Write out every record again, swapping "common name" for "vernacular name" and leaving everything else as it is. Omit the pictures.
— Begin Data for the task —
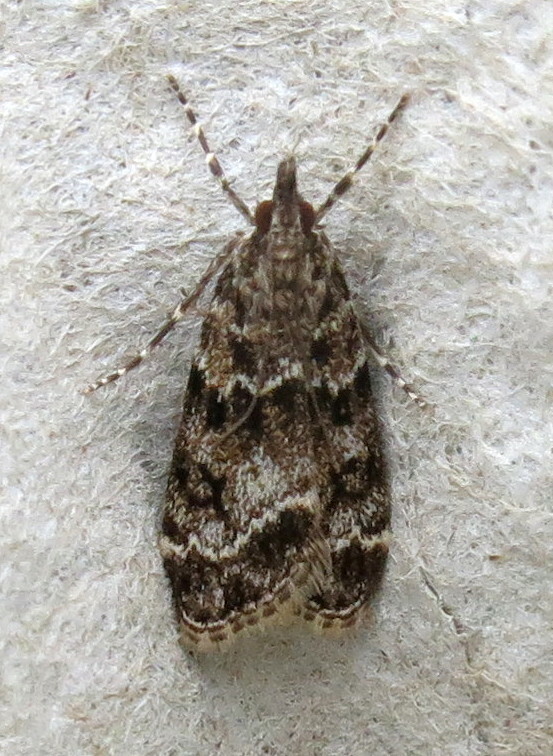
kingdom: Animalia
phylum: Arthropoda
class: Insecta
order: Lepidoptera
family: Crambidae
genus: Eudonia
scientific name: Eudonia mercurella
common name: Small grey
— End Data for the task —
- [The result]:
kingdom: Animalia
phylum: Arthropoda
class: Insecta
order: Lepidoptera
family: Crambidae
genus: Eudonia
scientific name: Eudonia mercurella
vernacular name: Small grey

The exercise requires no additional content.